Bug 19270
| Summary: | WebKit crashes running IE Bait & Switch attack page | ||
|---|---|---|---|
| Product: | WebKit | Reporter: | Eric Seidel (no email) <eric> |
| Component: | New Bugs | Assignee: | Nobody <webkit-unassigned> |
| Status: | RESOLVED WORKSFORME | ||
| Severity: | Normal | CC: | abarth, ap, sam |
| Priority: | P1 | ||
| Version: | 528+ (Nightly build) | ||
| Hardware: | PC | ||
| OS: | Windows XP | ||
| URL: | http://lcamtuf.coredump.cx/ierace/ | ||
Eric Seidel (no email)
WebKit crashes running IE Bait & Switch attack page
Mac Safari does not seem vulnerable to the IE Bait and Switch attack.

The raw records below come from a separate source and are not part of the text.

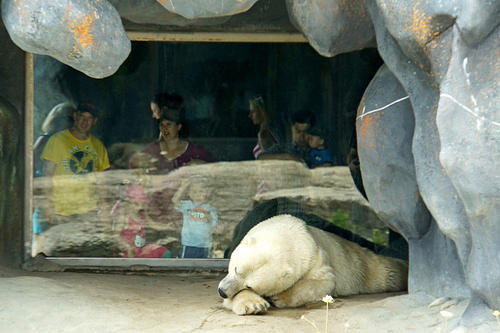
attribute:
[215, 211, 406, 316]
polar bear — white, sleeping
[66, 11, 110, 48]
spots — orange, beautiful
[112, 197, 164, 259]
dress — short, red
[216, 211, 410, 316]
bear — polar bear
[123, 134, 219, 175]
shirt — purple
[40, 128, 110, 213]
shirt — yellow, decorated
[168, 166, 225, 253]
shirt — white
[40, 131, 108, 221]
shirt — yellow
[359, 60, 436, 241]
rock — big, grey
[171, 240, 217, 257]
pant — stripped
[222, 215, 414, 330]
bear — asleep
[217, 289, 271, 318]
claws — sharp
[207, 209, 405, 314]
bear — white, big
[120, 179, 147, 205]
cap — beautiful pink 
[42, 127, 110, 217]
t-shirt — yellow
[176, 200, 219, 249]
baby tee — white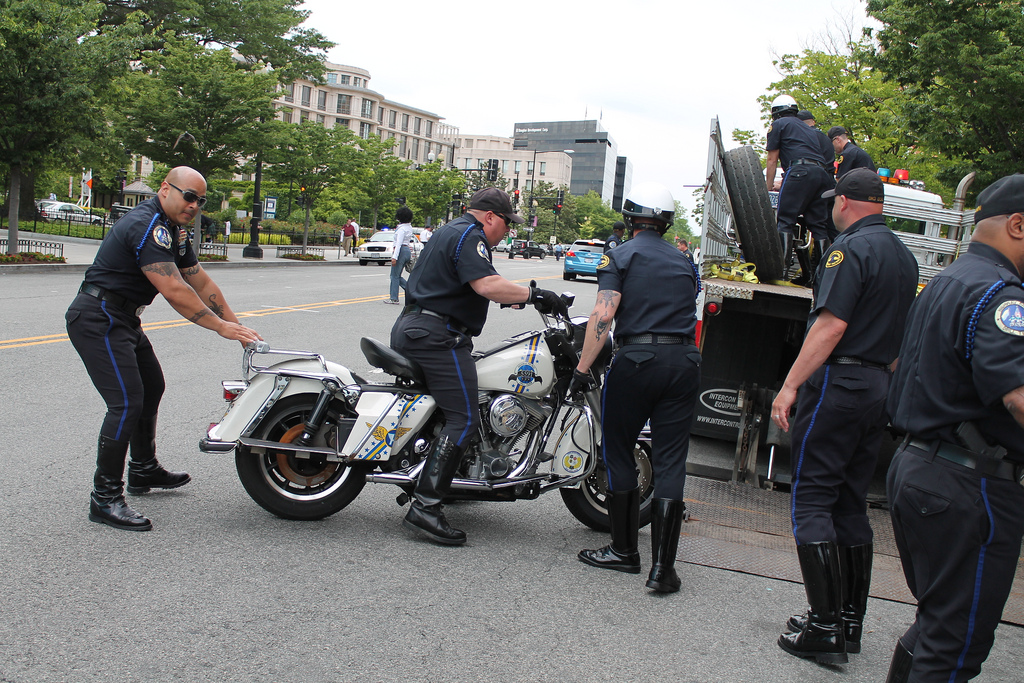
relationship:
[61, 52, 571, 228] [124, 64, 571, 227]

I don't really suspect that Win Safari is either. However, closing the attack window (the window which pops up and loads google.pl repeatedly) while the test is running crashes Safari.
I was using Safari 3.1 with heap-checking enabled (gflags.exe).
1. Open http://lcamtuf.coredump.cx/ierace/
2. Click on "Click here to begin test"
3. Close the window that appears and is running the test (opening google.pl repeatedly).
4. Crash!
| Attachments | ||
|---|---|---|
| Add attachment proposed patch, testcase, etc. |
Alexey Proskuryakov
Eric, does this still happen for you? Could you attach a crash log?
Eric Seidel (no email)
I haven't used Windows Safari in a very long time.